◆ **Task to complete**
Your answer must be only the lines below from the one containing "Налобные фонари" through the one containing "14 MARS 2026", copied exactly, with the pictures left out.
-------- Records shown --------
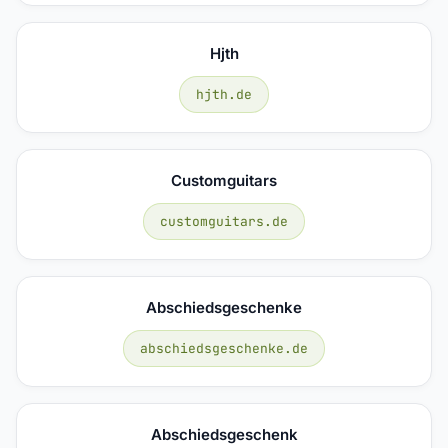
Hjth
hjth.de
Customguitars
customguitars.de
Abschiedsgeschenke
abschiedsgeschenke.de
Abschiedsgeschenk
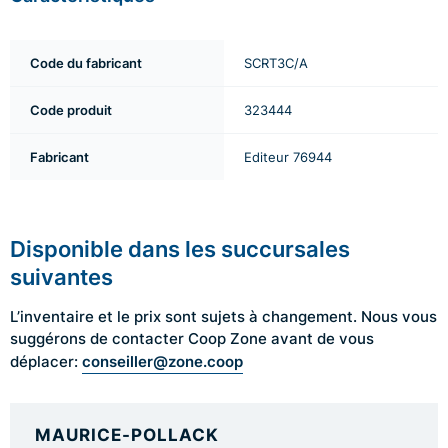
Code du fabricant
SCRT3C/A
Code produit
323444
Fabricant
Editeur 76944
Disponible dans les succursales
suivantes
L’inventaire et le prix sont sujets à changement. Nous vous
suggérons de contacter Coop Zone avant de vous
conseiller@zone.coop
déplacer:
MAURICE-POLLACK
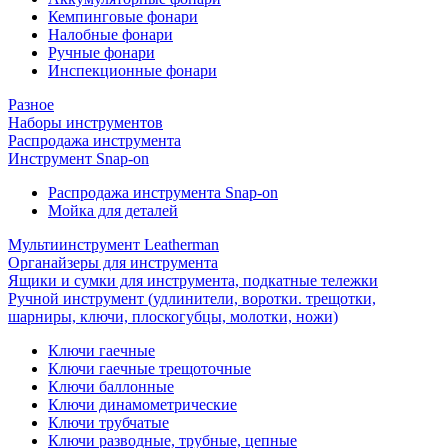
Кемпинговые фонари
Налобные фонари
Ручные фонари
Инспекционные фонари
Разное
Наборы инструментов
Распродажа инструмента
Инструмент Snap-on
Распродажа инструмента Snap-on
Мойка для деталей
Мультиинструмент Leatherman
Органайзеры для инструмента
Ящики и сумки для инструмента, подкатные тележки
Ручной инструмент (удлинители, воротки. трещотки,
шарниры, ключи, плоскогубцы, молотки, ножи)
Ключи гаечные
Ключи гаечные трещоточные
Ключи баллонные
Ключи динамометрические
Ключи трубчатые
Ключи разводные, трубные, цепные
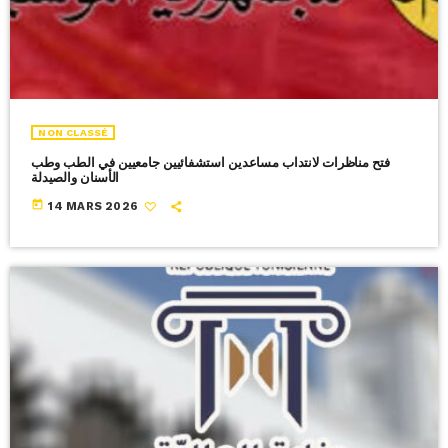
NON CLASSÉ
فتح مناظرات لانتداب مساعدين استشفائيين جامعيين في الطب وطب
الأسنان والصيدلة
today
14 MARS 2026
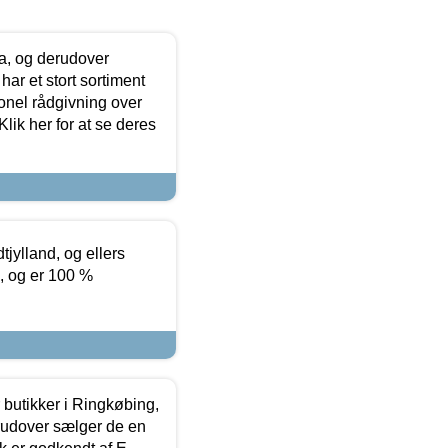
ia, og derudover
ar et stort sortiment
onel rådgivning over
ik her for at se deres
tjylland, og ellers
4, og er 100 %
butikker i Ringkøbing,
rudover sælger de en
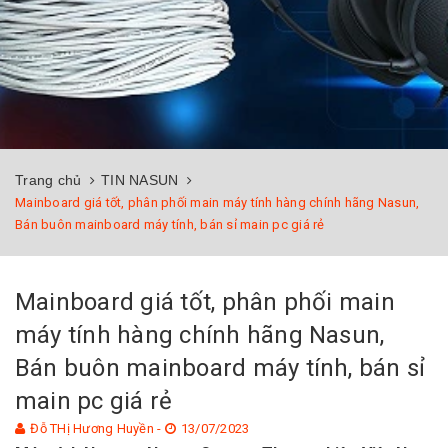
Trang chủ
TIN NASUN
Mainboard giá tốt, phân phối main máy tính hàng chính hãng Nasun,
Bán buôn mainboard máy tính, bán sỉ main pc giá rẻ
Mainboard giá tốt, phân phối main
máy tính hàng chính hãng Nasun,
Bán buôn mainboard máy tính, bán sỉ
main pc giá rẻ
Đỗ THị Hương Huyền -
13/07/2023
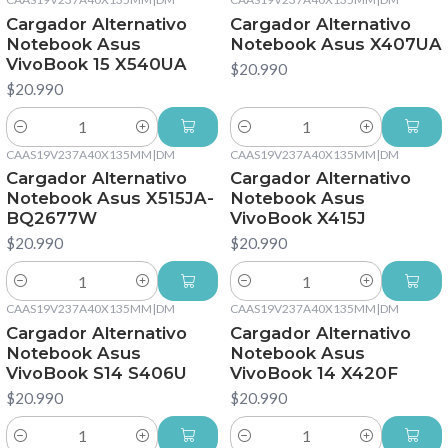
Cargador Alternativo
Cargador Alternativo
Notebook Asus
Notebook Asus X407UA
VivoBook 15 X540UA
$20.990
$20.990
Cantidad
Cantidad
CAAS19V237A40X135MM
|
DM
CAAS19V237A40X135MM
|
DM
Cargador Alternativo
Cargador Alternativo
Notebook Asus X515JA-
Notebook Asus
BQ2677W
VivoBook X415J
$20.990
$20.990
Cantidad
Cantidad
CAAS19V237A40X135MM
|
DM
CAAS19V237A40X135MM
|
DM
Cargador Alternativo
Cargador Alternativo
Notebook Asus
Notebook Asus
VivoBook S14 S406U
VivoBook 14 X420F
$20.990
$20.990
Cantidad
Cantidad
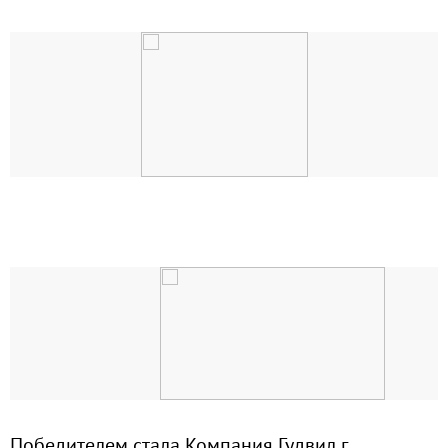
Победителем стала Компания Гудвил г.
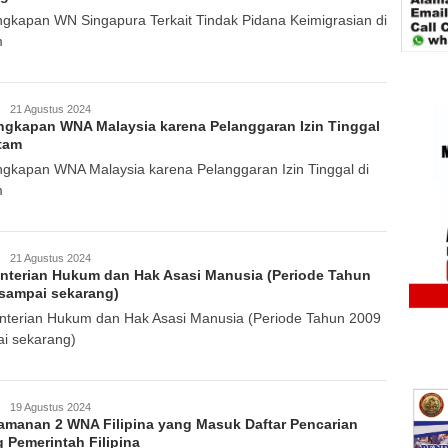
gkapan WN Singapura Terkait Tindak Pidana Keimigrasian di
m
GoIndonesia
21 Agustus 2024
gkapan WNA Malaysia karena Pelanggaran Izin Tinggal
tam
gkapan WNA Malaysia karena Pelanggaran Izin Tinggal di
m
GoIndonesia
21 Agustus 2024
terian Hukum dan Hak Asasi Manusia (Periode Tahun
sampai sekarang)
terian Hukum dan Hak Asasi Manusia (Periode Tahun 2009
i sekarang)
GoIndonesia
19 Agustus 2024
manan 2 WNA Filipina yang Masuk Daftar Pencarian
 Pemerintah Filipina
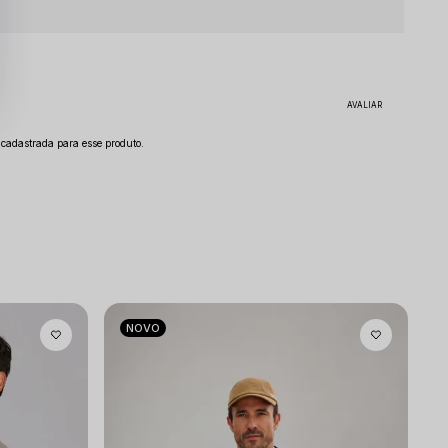
adastrada para esse produto.
NOVO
--------
◆ **Answer for the task**
Налобные фонари
Ручные фонари
Инспекционные фонари
Разное
Наборы инструментов
Распродажа инструмента
Инструмент Snap-on
Распродажа инструмента Snap-on
Мойка для деталей
Мультиинструмент Leatherman
Органайзеры для инструмента
Ящики и сумки для инструмента, подкатные тележки
Ручной инструмент (удлинители, воротки. трещотки,
шарниры, ключи, плоскогубцы, молотки, ножи)
Ключи гаечные
Ключи гаечные трещоточные
Ключи баллонные
Ключи динамометрические
Ключи трубчатые
Ключи разводные, трубные, цепные
NON CLASSÉ
فتح مناظرات لانتداب مساعدين استشفائيين جامعيين في الطب وطب
الأسنان والصيدلة
today
14 MARS 2026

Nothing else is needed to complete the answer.